SLM-Default, LLM-Fallback in Practice

A fine-tuned SLM, however well trained, will not handle every query. Users will ask questions outside the model’s training distribution, phrase requests in ways the model has not seen, or combine multiple complex operations in a single instruction. The deployment architecture must account for this gracefully.

We use a routing pattern we call SLM-default, LLM-fallback, which maps to Layer 2 (Model Intelligence) in the 7-Layer Agentic AI Stack. The fine-tuned SLM is the first responder for all incoming queries. A lightweight confidence classifier evaluates the model’s output: if the confidence score exceeds the threshold and the output passes schema validation, it proceeds to execution. If either check fails, the query is routed to a larger model a frontier API call that handles the query with its broader capabilities.

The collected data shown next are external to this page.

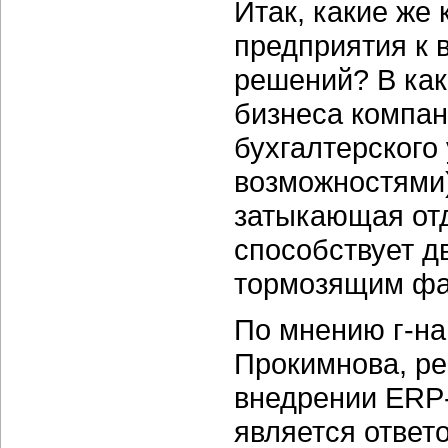
Итак, какие же
предприятия к 
решений? В как
бизнеса компан
бухгалтерского
возможностями)
затыкающая отд
способствует д
тормозящим фа
По мнению г-на
Прокимнова, р
внедрении ERP
является ответ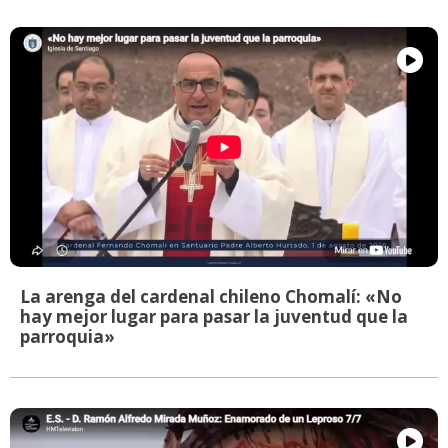
La arenga del cardenal chileno Chomalí: «No
hay mejor lugar para pasar la juventud que la
parroquia»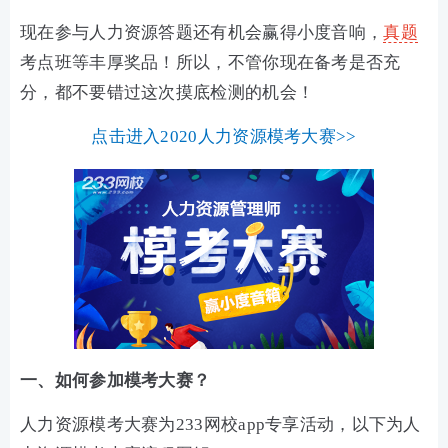
现在参与人力资源答题还有机会赢得小度音响，
真题
考点班等丰厚奖品！所以，不管你现在备考是否充
分，都不要错过这次摸底检测的机会！
点击进入2020人力资源模考大赛>>
一、如何参加模考大赛？
人力资源模考大赛为233网校app专享活动，以下为人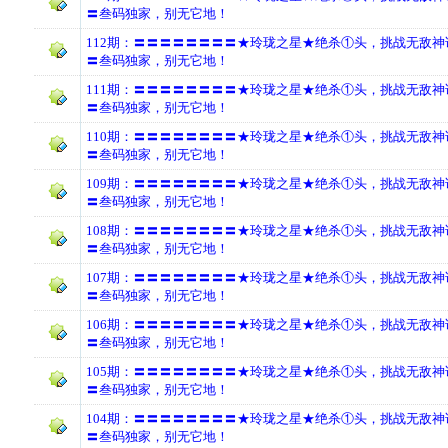
〓叁码独家，别无它地！
112期：〓〓〓〓〓〓〓〓★玲珑之星★绝杀①头，挑战无敌
〓叁码独家，别无它地！
111期：〓〓〓〓〓〓〓〓★玲珑之星★绝杀①头，挑战无敌
〓叁码独家，别无它地！
110期：〓〓〓〓〓〓〓〓★玲珑之星★绝杀①头，挑战无敌
〓叁码独家，别无它地！
109期：〓〓〓〓〓〓〓〓★玲珑之星★绝杀①头，挑战无敌
〓叁码独家，别无它地！
108期：〓〓〓〓〓〓〓〓★玲珑之星★绝杀①头，挑战无敌
〓叁码独家，别无它地！
107期：〓〓〓〓〓〓〓〓★玲珑之星★绝杀①头，挑战无敌
〓叁码独家，别无它地！
106期：〓〓〓〓〓〓〓〓★玲珑之星★绝杀①头，挑战无敌
〓叁码独家，别无它地！
105期：〓〓〓〓〓〓〓〓★玲珑之星★绝杀①头，挑战无敌
〓叁码独家，别无它地！
104期：〓〓〓〓〓〓〓〓★玲珑之星★绝杀①头，挑战无敌
〓叁码独家，别无它地！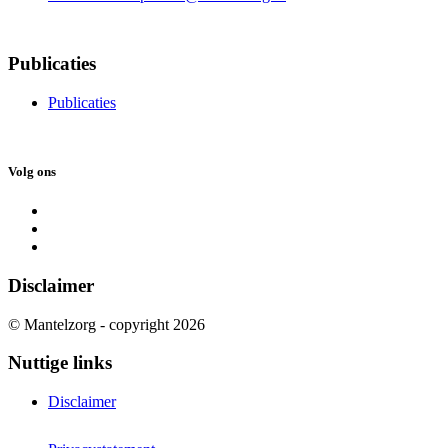
Publicaties
Publicaties
Volg ons
Disclaimer
© Mantelzorg - copyright 2026
Nuttige links
Disclaimer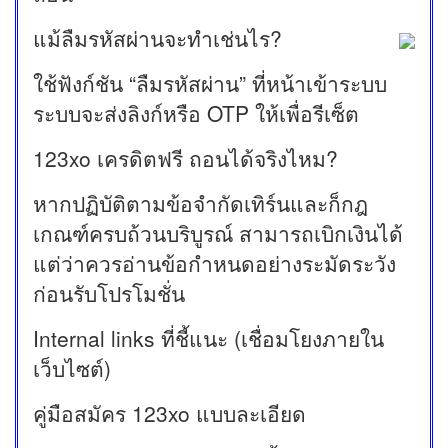
แม้ลืมรหัสผ่านจะทำเช่นไร?
ใช้ฟังก์ชัน “ลืมรหัสผ่าน” ที่หน้าเข้าระบบ
ระบบจะส่งลิงก์หรือ OTP ให้เพื่อรีเซ็ต
123xo เครดิตฟรี ถอนได้จริงไหม?
หากปฏิบัติตามข้อจำกัดเทิร์นและก็กฎ
เกณฑ์ครบถ้วนบริบูรณ์ สามารถเบิกเงินได้
แต่ว่าควรอ่านข้อกำหนดอย่างระมัดระวัง
ก่อนรับโปรโมชั่น
Internal links ที่ชี้แนะ (เชื่อมโยงภายใน
เว็บไซต์)
คู่มือสมัคร 123xo แบบละเอียด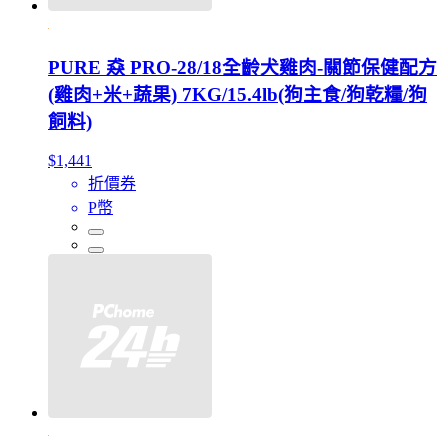
PURE 猋 PRO-28/18全齡犬雞肉-關節保健配方
(雞肉+米+蔬果) 7KG/15.4lb(狗主食/狗乾糧/狗
飼料)
$1,441
折價券
P幣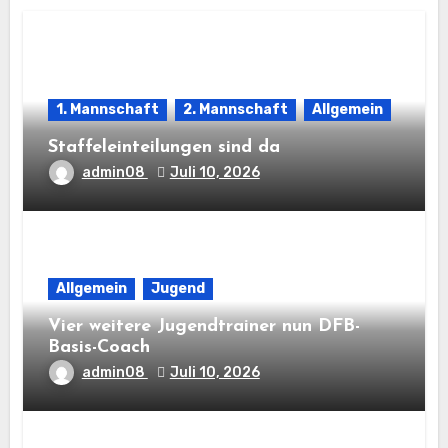
1. Mannschaft
2. Mannschaft
Allgemein
Staffeleinteilungen sind da
admin08
Juli 10, 2026
Allgemein
Jugend
Vier weitere Jugendtrainer nun DFB-
Basis-Coach
admin08
Juli 10, 2026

The fallback path is not a failure state; it is a data collection opportunity. Every query that routes to the LLM fallback is logged, along with the frontier model’s response. These logged pairs become training candidates for the next SLM fine-tuning cycle, reviewed by our quality pipeline and added to the training set if they pass validation. This creates a flywheel: the SLM improves with each fine-tuning cycle, handles a larger share of queries, and reduces the volume of expensive fallback calls.

In our device management deployment with ViVi, the SLM handled 65 percent of incoming queries after the initial fine-tuning cycle. After the second cycle incorporating logged fallback data and additional edge cases identified during production monitoring the handling ratio improved to 78 percent. After the third cycle, it reached 85 percent, where it has stabilized. Each percentage point improvement translates directly to reduced API costs and lower median latency for end users.

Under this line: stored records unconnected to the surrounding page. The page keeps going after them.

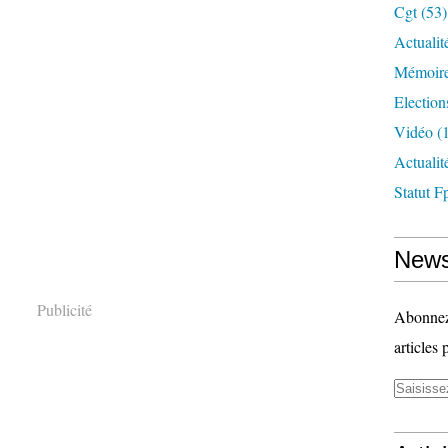
Cgt
(53)
Actualit
Mémoire
Election
Vidéo
(1
Actuali
Statut F
News
Publicité
Abonnez-
articles 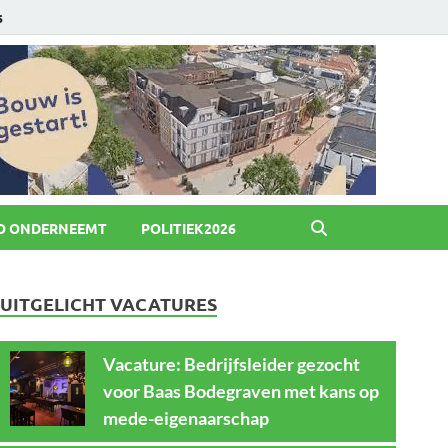
6
O ONDERNEEMT
POLITIEK2026
UITGELICHT VACATURES
Vacature: Bedrijfsleider gezocht
voor Baas Bodegraven met kans op
mede-eigenaarschap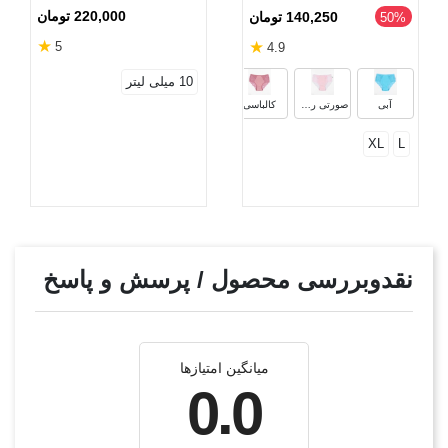
220,000 تومان
140,250 تومان
‎50%
★
★
5
4.9
سفید
خاکستری
قرمز
مشک
10 میلی لیتر
آبی
صورتی روشن
کالباسی
XL
L
نقدوبررسی محصول / پرسش و پاسخ
میانگین امتیازها
0.0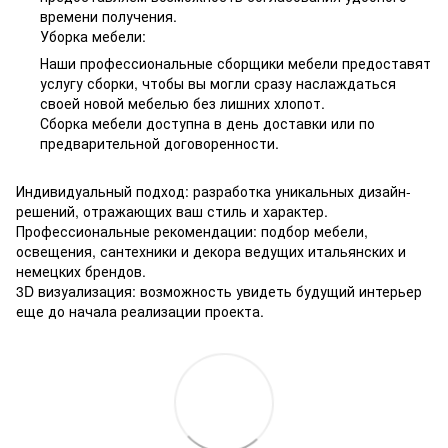
времени получения.
Уборка мебели:
Наши профессиональные сборщики мебели предоставят
услугу сборки, чтобы вы могли сразу наслаждаться
своей новой мебелью без лишних хлопот.
Сборка мебели доступна в день доставки или по
предварительной договоренности.
Индивидуальный подход: разработка уникальных дизайн-
решений, отражающих ваш стиль и характер.
Профессиональные рекомендации: подбор мебели,
освещения, сантехники и декора ведущих итальянских и
немецких брендов.
3D визуализация: возможность увидеть будущий интерьер
еще до начала реализации проекта.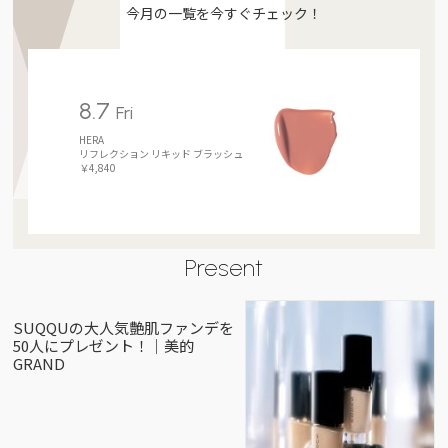
今月の一覧を今すぐチェック！
8.7
Fri
HERA
リフレクション リキッド ブラッシュ
￥4,840
Present
SUQQUの大人気艶肌ファンデを
50人にプレゼント！｜美的
GRAND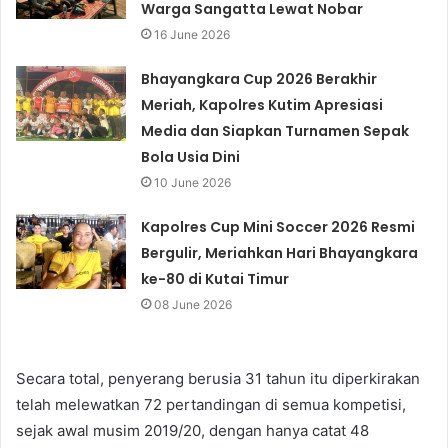
Warga Sangatta Lewat Nobar
16 June 2026
Bhayangkara Cup 2026 Berakhir
Meriah, Kapolres Kutim Apresiasi
Media dan Siapkan Turnamen Sepak
Bola Usia Dini
10 June 2026
Kapolres Cup Mini Soccer 2026 Resmi
Bergulir, Meriahkan Hari Bhayangkara
ke-80 di Kutai Timur
08 June 2026
Secara total, penyerang berusia 31 tahun itu diperkirakan
telah melewatkan 72 pertandingan di semua kompetisi,
sejak awal musim 2019/20, dengan hanya catat 48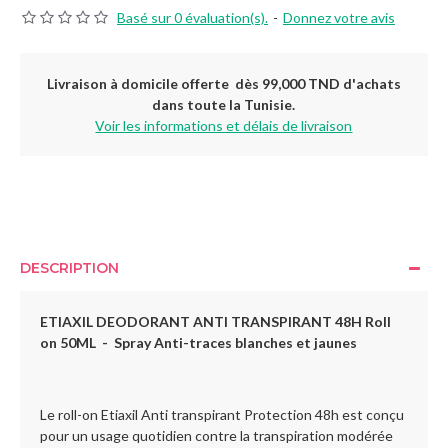
Basé sur 0 évaluation(s).
-
Donnez votre avis
Livraison à domicile offerte dès 99,000 TND d'achats
dans toute la Tunisie.
Voir les informations et délais de livraison
DESCRIPTION
ETIAXIL DEODORANT ANTI TRANSPIRANT 48H Roll
on 50ML - Spray
Anti-traces blanches et jaunes
Le roll-on Etiaxil Anti transpirant Protection 48h est conçu
pour un usage quotidien contre la transpiration modérée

The remaining 15 percent of queries that still route to the LLM fallback are predominantly novel query types, complex multi-step operations, and ambiguous requests that genuinely benefit from a larger model’s reasoning capacity. The SLM does not need to handle everything. It needs to handle the high-frequency, well-understood operations that constitute the bulk of daily usage.

Closing

Fine-tuning small language models for natural language interfaces is not about replacing frontier models. It is about deploying the right model for the right task at the right cost. For domain-specific, high-frequency, latency-sensitive enterprise interfaces, a well-trained 3B parameter model is not a compromise it is the optimal engineering choice.

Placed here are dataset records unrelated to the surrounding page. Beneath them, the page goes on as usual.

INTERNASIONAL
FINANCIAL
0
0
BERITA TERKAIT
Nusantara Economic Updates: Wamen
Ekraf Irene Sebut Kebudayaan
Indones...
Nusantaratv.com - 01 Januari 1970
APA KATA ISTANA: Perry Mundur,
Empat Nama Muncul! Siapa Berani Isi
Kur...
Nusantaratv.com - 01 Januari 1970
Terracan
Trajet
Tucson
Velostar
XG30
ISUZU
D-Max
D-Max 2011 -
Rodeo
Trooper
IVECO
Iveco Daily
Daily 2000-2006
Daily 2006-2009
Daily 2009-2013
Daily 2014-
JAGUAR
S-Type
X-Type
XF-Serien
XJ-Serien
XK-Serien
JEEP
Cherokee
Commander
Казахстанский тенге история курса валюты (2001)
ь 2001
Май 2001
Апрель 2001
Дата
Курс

The investment is real: building a quality training data pipeline, configuring LoRA parameters, establishing rigorous evaluation suites, and maintaining the SLM-fallback routing architecture all require engineering effort. But that investment pays back with every query that does not need a frontier API call, every sub-200ms response that keeps the interface feeling instant, and every fine-tuning cycle that makes the model more capable.

The models are small. The impact is not.